#### Work instructions
Count the lines in the entries below that contain the string "What". Reply with the number alone.

#### Provided records
----------------
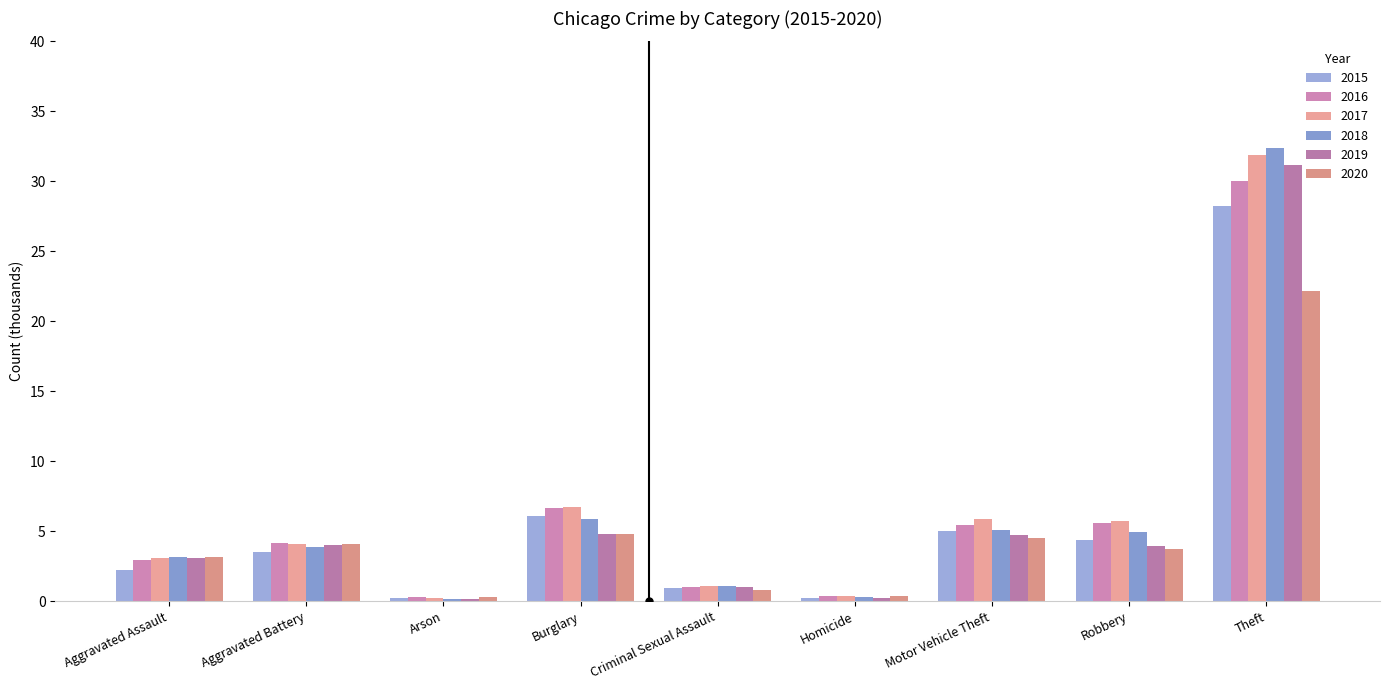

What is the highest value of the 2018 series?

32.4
----------------
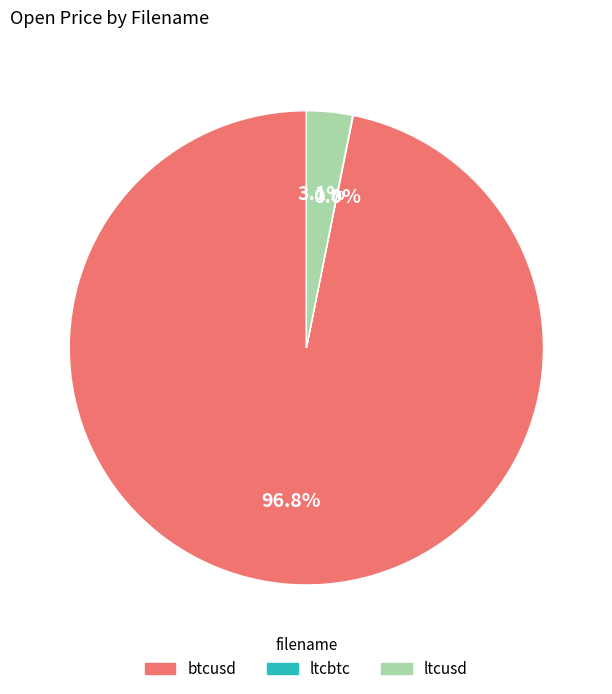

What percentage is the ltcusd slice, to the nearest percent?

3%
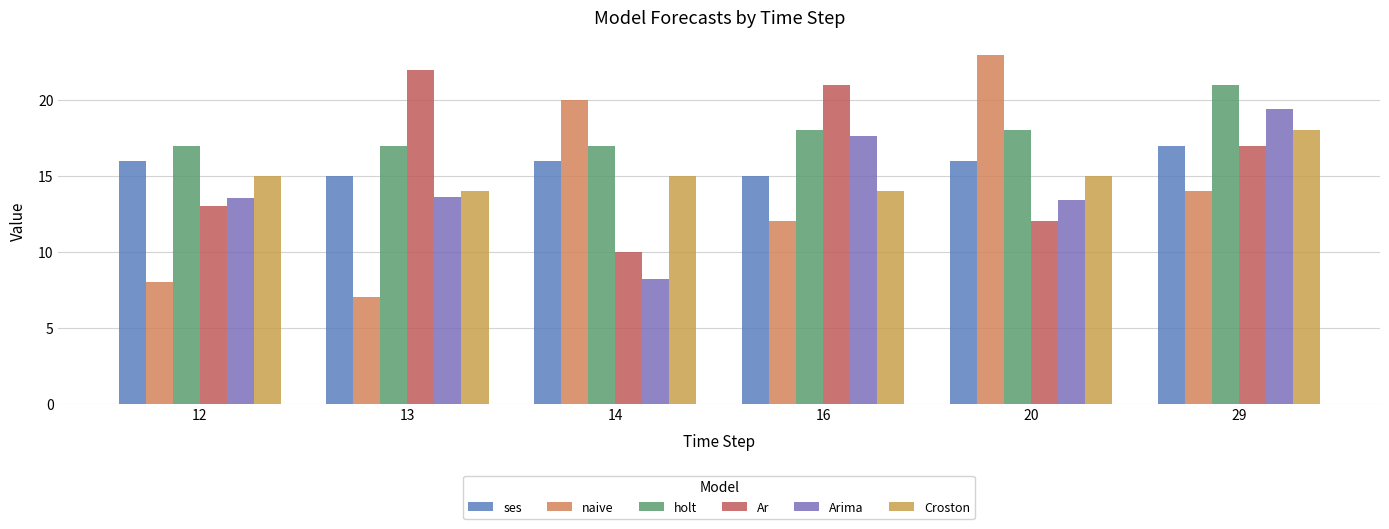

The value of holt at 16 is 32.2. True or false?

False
----------------
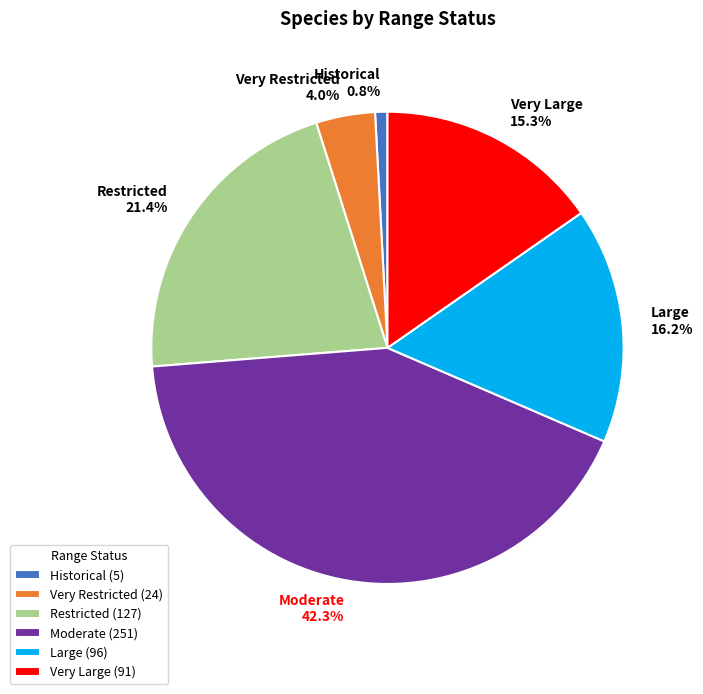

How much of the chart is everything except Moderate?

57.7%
----------------
#### Finished task
2